St. Paul's Episcopal Church is a Gothic Revival-styled church built 1848–51 in Beloit, Wisconsin - the oldest church in continuous service in Rock County. On April 4, 1978, it was added to the National Register of Historic Places for its architectural significance. It is affiliated with the Episcopal Diocese of Milwaukee.

The cornerstone of St. Paul's was laid in the spring of 1848. The contractor was Col. Benjamin Vail and the carpenter was a Mr. Persels. Doors and windows were hauled from Milwaukee by ox wagon. The walls are buff limestone. Windows and doors are topped with pointed arches, the hallmark of Gothic Revival style. Other elements of that style are the buttresses and the emphasis on the vertical in the openings, the finials, and the spire on the steeple - all pointing toward heaven. The steeple is square, with buttresses on the corners, and in three stages. Above the steeple rises an graceful octagonal spire topped with a cross 100 feet above the ground. The first service was held in December 1851 and the finished church was consecrated by Bishop Jackson Kemper in 1856.

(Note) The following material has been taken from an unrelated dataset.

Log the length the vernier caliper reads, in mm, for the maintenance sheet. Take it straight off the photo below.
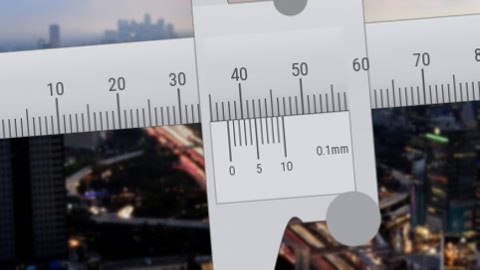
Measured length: 37.6 mm
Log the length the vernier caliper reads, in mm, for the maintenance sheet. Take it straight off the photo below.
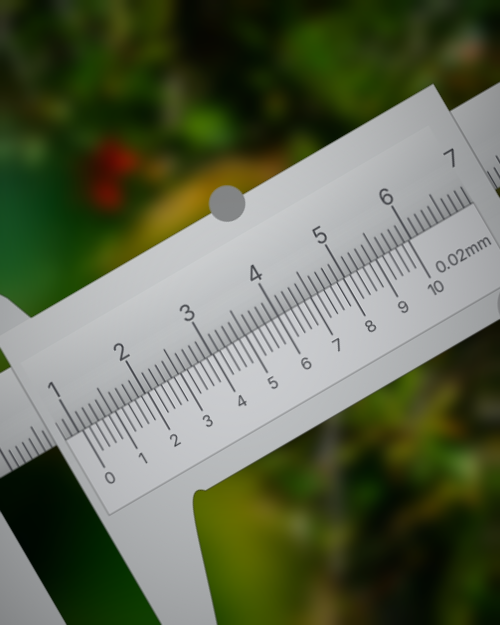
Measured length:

The architect isn't certain, but the design of St. Paul's is very similar to that of Grace Episcopal in Galena, Ill, which was designed by C.W. Otis, so it's likely that Otis supplied the plan.

Additions over the years have been sensitive and the building is largely intact. The NRHP nomination considers it "an outstanding example of early Gothic Revival architecture constructed of native Wisconsin limestone." It is one of the oldest surviving stone Gothic churches in the state.